In what will be only his fourth competitive rally, Daniel Sanders will face 10 tough days in the saddle and cover over 5,400km as he takes on the 2021 Silk Way Rally in the deserts of Russia and Mongolia.
Celebrating its 11th edition, the 2021 Silk Way Rally will feature a bike class for only the second time. First introduced in 2019, the global pandemic put a stop to the 2020 event, so for motorcycle competitors the rally still remains very new to all. And with the route changing year-on-year, the race will again present a fresh challenge.
“I’m really looking forward to the Silk Way Rally, it’s definitely looking like it’s going to be hard, both physically and mentally,” Sanders said.
“I’ve been getting in the miles since Kazakhstan, so I’m really happy with how the bike feels and I think we’re in a good place with the settings heading into this second round of the championship,” the the 26-year-old continued, “Looking at the terrain it really does look like a real mixture, and the stages are long – even when the specials aren’t too bad, there is often some lengthy liaisons to cover, and that can really prove tiring.
“My strength is definitely racing in sand, so I hope we see plenty of that when we hit Mongolia.
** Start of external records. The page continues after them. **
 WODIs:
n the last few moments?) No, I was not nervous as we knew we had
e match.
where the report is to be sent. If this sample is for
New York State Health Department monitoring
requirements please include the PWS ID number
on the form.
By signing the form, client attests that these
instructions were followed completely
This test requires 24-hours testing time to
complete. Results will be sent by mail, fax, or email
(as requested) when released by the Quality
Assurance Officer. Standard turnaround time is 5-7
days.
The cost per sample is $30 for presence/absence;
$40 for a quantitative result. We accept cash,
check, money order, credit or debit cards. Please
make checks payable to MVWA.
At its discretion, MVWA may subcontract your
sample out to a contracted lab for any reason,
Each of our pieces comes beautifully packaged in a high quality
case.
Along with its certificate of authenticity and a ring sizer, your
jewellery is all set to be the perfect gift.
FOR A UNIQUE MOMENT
Up to then, my plan is to get through the first week safely and then push on towards the end. With the added points awarded at this race, it’s important to get a good safe finish, so that’s my number one goal.”
Of the 5,442km covered at the event, 3,418km will be timed special, raced against the clock. The rally starts in Omsk and will travel through Russia for three stages before crossing the border into Mongolia. There, the remaining seven stages on the way to the finish at Ulaanbaatar will pose a real challenge to all competitors with the toughest terrain and the longest timed specials testing man and machine. With no rest day, and a marathon stage covering days six and seven, it’s going to be a tough one!
Jordi Viladoms – GASGAS Rally Team Manager – is confident in the young Australians ability: “Daniel did a great job in Kazakhstan, he started off the pace a little during the first few stages, but really came on strong towards the end. Obviously, it will be his first time at Silk Way, so we’ll try to give him the best advice we can for this type of race. Mongolia has delivered some very fast stages with a lot of navigation in the past, so this will be a further test for Daniel, but I believe with his increasing speed and navigational skills, he should have a good chance to put in another strong result.”